Mécanismes fiscaux pour les entreprises en difficulté : du nouveau pour les entreprises faisant l’objet d’une procédure de conciliation

Loi n° 2020-1721 du 29 décembre 2020 de finances pour 2021

La loi de finances pour 2021 élargit le champ d’application de deux mécanismes fiscaux jusqu’alors réservés aux entreprises faisant l’objet d’une procédure collective, à savoir la présomption de normalité des abandons de créances à caractères commerciaux ainsi que le remboursement anticipé de la créance de report en arrière (carry-back).

 

I. Déductibilité dérogatoire des abandons de créances à caractère commercial à l’égard d’entreprises en difficulté

Les abandons de créances désignent la renonciation par une entreprise à exercer les droits que lui confère l’existence d’une créance. Pour que l’abandon de créance soit considéré comme une perte et non comme une libéralité, l’entreprise créancière doit l’inclure à son actif. L’abandon de créance doit ainsi constituer un acte normal de gestion pour l’entreprise qui le consent, et prendre la forme d’une aide à caractère commercial pour l’entreprise bénéficiaire.

La preuve du caractère normal de l’aide est appréciée de façon casuistique par le juge en considération de deux conditions :

  • L’aide doit avoir été consentie dans l’intérêt de l’exploitation
  • L’aide doit trouver son fondement dans l’existence d’une contrepartie réelle et suffisante

Une dérogation est appliquée pour les entreprises en difficulté conduisant à permettre la déductibilité sans que ces deux critères ne soient remplis et que seul le critère de l’abandon de créance consenti dans l’intérêt d’un plan de sauvegarde ou de redressement soit retenu.

La loi de finances pour 2021 étend dorénavant cette dérogation aux entreprises faisant l’objet d’une procédure de conciliation, donc en amont de toute procédure de redressement ou de liquidation.

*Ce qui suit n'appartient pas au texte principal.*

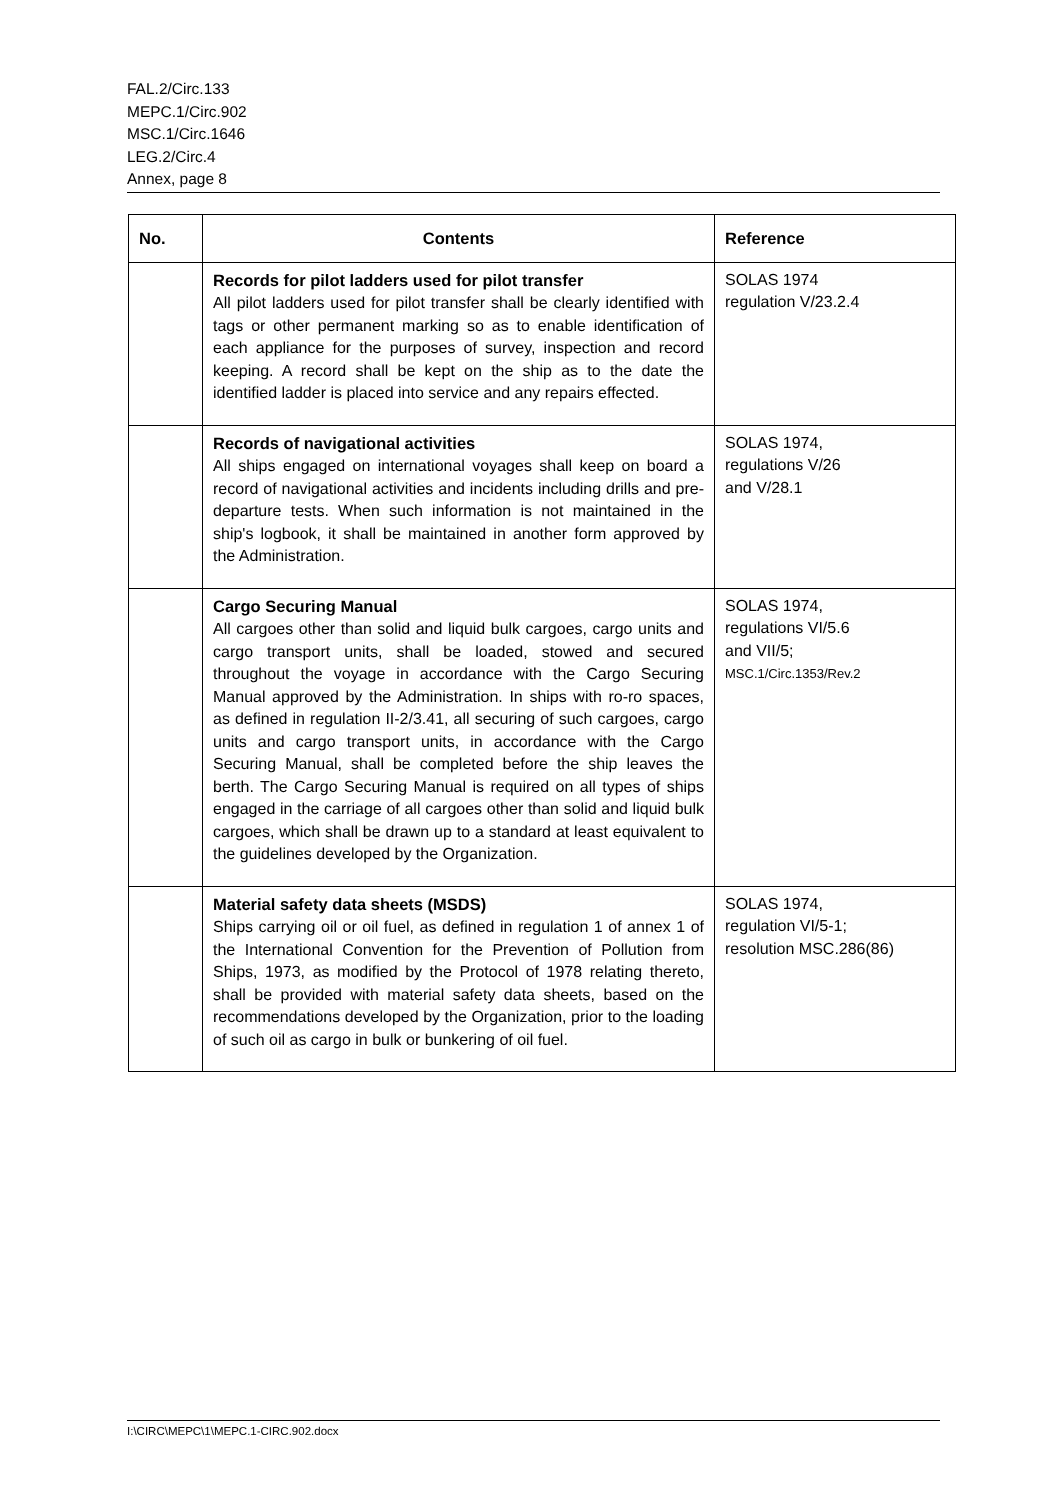FAL.2/Circ.133
MEPC.1/Circ.902
MSC.1/Circ.1646
LEG.2/Circ.4
Annex, page 8
| No. | Contents | Reference |
| --- | --- | --- |
| | Records for pilot ladders used for pilot transfer All pilot ladders used for pilot transfer shall be clearly identified with tags or other permanent marking so as to enable identification of each appliance for the purposes of survey, inspection and record keeping. A record shall be kept on the ship as to the date the identified ladder is placed into service and any repairs effected. | SOLAS 1974 regulation V/23.2.4 |
| | Records of navigational activities All ships engaged on international voyages shall keep on board a record of navigational activities and incidents including drills and pre-departure tests. When such information is not maintained in the ship's logbook, it shall be maintained in another form approved by the Administration. | SOLAS 1974, regulations V/26 and V/28.1 |
| | Cargo Securing Manual All cargoes other than solid and liquid bulk cargoes, cargo units and cargo transport units, shall be loaded, stowed and secured throughout the voyage in accordance with the Cargo Securing Manual approved by the Administration. In ships with ro-ro spaces, as defined in regulation II-2/3.41, all securing of such cargoes, cargo units and cargo transport units, in accordance with the Cargo Securing Manual, shall be completed before the ship leaves the berth. The Cargo Securing Manual is required on all types of ships engaged in the carriage of all cargoes other than solid and liquid bulk cargoes, which shall be drawn up to a standard at least equivalent to the guidelines developed by the Organization. | SOLAS 1974, regulations VI/5.6 and VII/5; MSC.1/Circ.1353/Rev.2 |
| | Material safety data sheets (MSDS) Ships carrying oil or oil fuel, as defined in regulation 1 of annex 1 of the International Convention for the Prevention of Pollution from Ships, 1973, as modified by the Protocol of 1978 relating thereto, shall be provided with material safety data sheets, based on the recommendations developed by the Organization, prior to the loading of such oil as cargo in bulk or bunkering of oil fuel. | SOLAS 1974, regulation VI/5-1; resolution MSC.286(86) |
I:\CIRC\MEPC\1\MEPC.1-CIRC.902.docx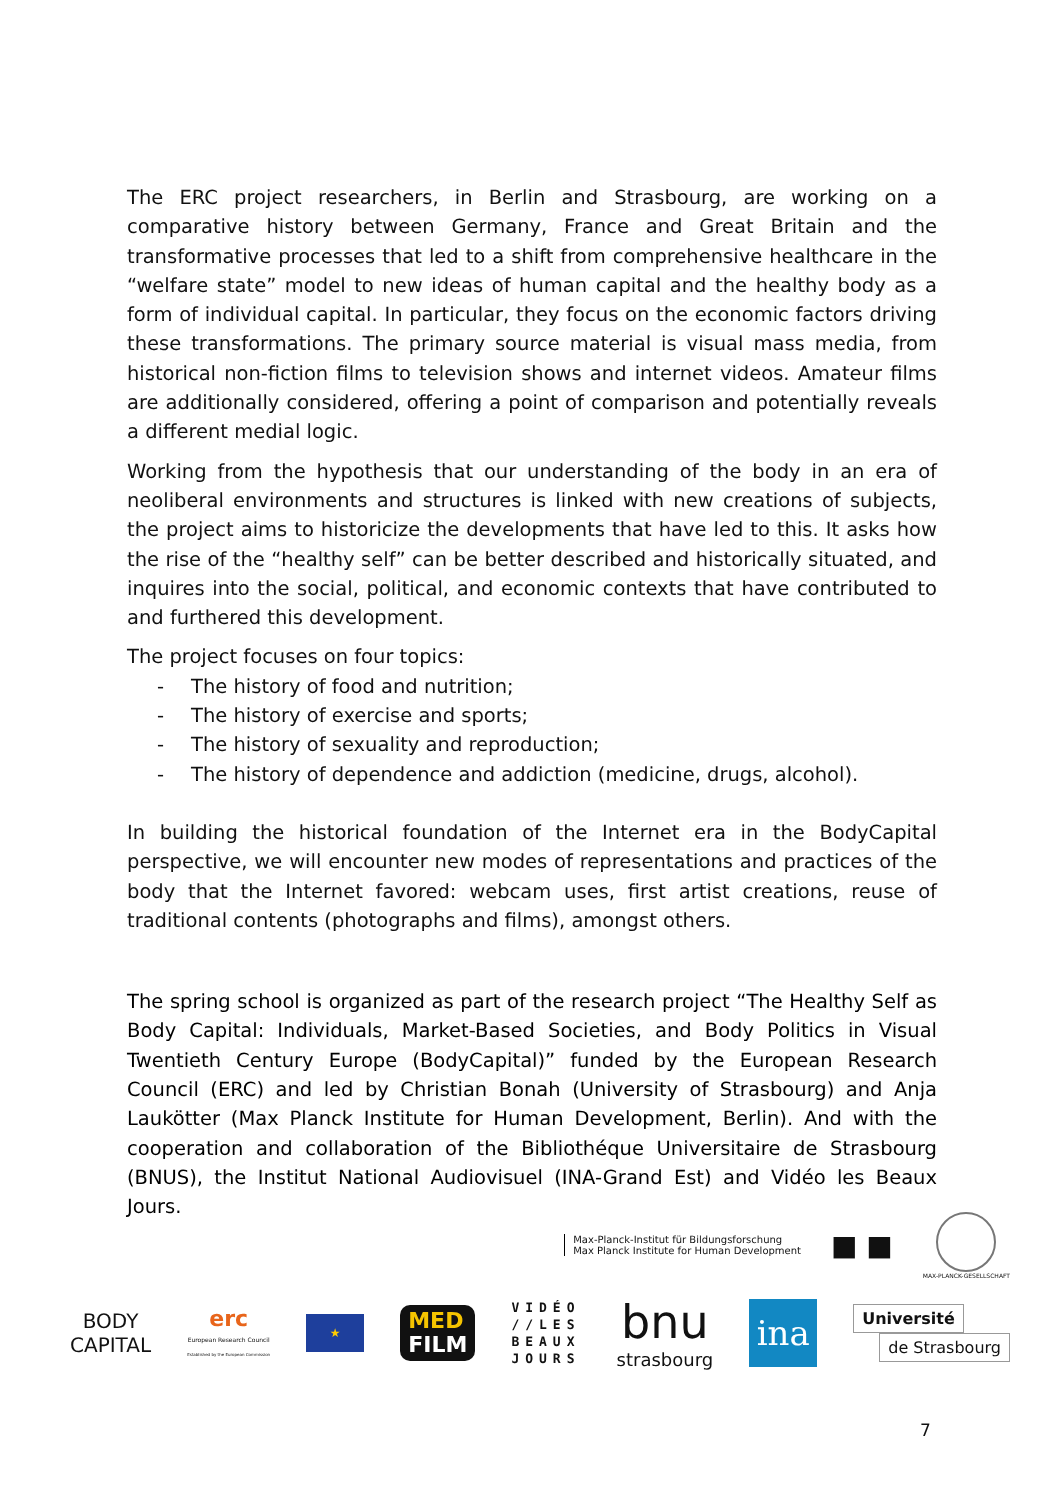The ERC project researchers, in Berlin and Strasbourg, are working on a comparative history between Germany, France and Great Britain and the transformative processes that led to a shift from comprehensive healthcare in the “welfare state” model to new ideas of human capital and the healthy body as a form of individual capital. In particular, they focus on the economic factors driving these transformations. The primary source material is visual mass media, from historical non-fiction films to television shows and internet videos. Amateur films are additionally considered, offering a point of comparison and potentially reveals a different medial logic.
Working from the hypothesis that our understanding of the body in an era of neoliberal environments and structures is linked with new creations of subjects, the project aims to historicize the developments that have led to this. It asks how the rise of the “healthy self” can be better described and historically situated, and inquires into the social, political, and economic contexts that have contributed to and furthered this development.
The project focuses on four topics:
- The history of food and nutrition;
- The history of exercise and sports;
- The history of sexuality and reproduction;
- The history of dependence and addiction (medicine, drugs, alcohol).
In building the historical foundation of the Internet era in the BodyCapital perspective, we will encounter new modes of representations and practices of the body that the Internet favored: webcam uses, first artist creations, reuse of traditional contents (photographs and films), amongst others.
The spring school is organized as part of the research project “The Healthy Self as Body Capital: Individuals, Market-Based Societies, and Body Politics in Visual Twentieth Century Europe (BodyCapital)” funded by the European Research Council (ERC) and led by Christian Bonah (University of Strasbourg) and Anja Laukötter (Max Planck Institute for Human Development, Berlin). And with the cooperation and collaboration of the Bibliothéque Universitaire de Strasbourg (BNUS), the Institut National Audiovisuel (INA-Grand Est) and Vidéo les Beaux Jours.
Max-Planck-Institut für Bildungsforschung
Max Planck Institute for Human Development
■ ■
MAX-PLANCK-GESELLSCHAFT
BODY
CAPITAL
erc
European Research Council
Established by the European Commission
★
MED
FILM
VIDÉO
//LES
BEAUX
JOURS
bnu
strasbourg
ina
Université
de Strasbourg
7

Le mécanisme retenu consiste donc en l’introduction d’une présomption de normalité des abandons de créance à caractère commercial consentis ou supportés dans le cadre d’un plan de sauvegarde ou de redressement, étendu aux entreprises en procédure de conciliation, à compter du 1er janvier 2021.

 

II. Le remboursement anticipé des créances de report en arrière des déficits pour les entreprises en difficulté

En principe, lorsqu’une société soumise à l’IS constate un déficit, ce dernier est, par principe, reporté sans limite de durée sur les bénéfices futurs et jusqu’à épuisement dudit déficit.

Le report en arrière ou « carry-back » constitue un régime dérogatoire de report des déficits et consiste à imputer le déficit constaté sur le bénéfice réalisé au cours de l’exercice précédent (n-1), faisant ainsi naître une créance fiscale en faveur de l’entreprise, non imposable (art. 220 quinquiès al 4 du Code général des impôts, ci-après CGI).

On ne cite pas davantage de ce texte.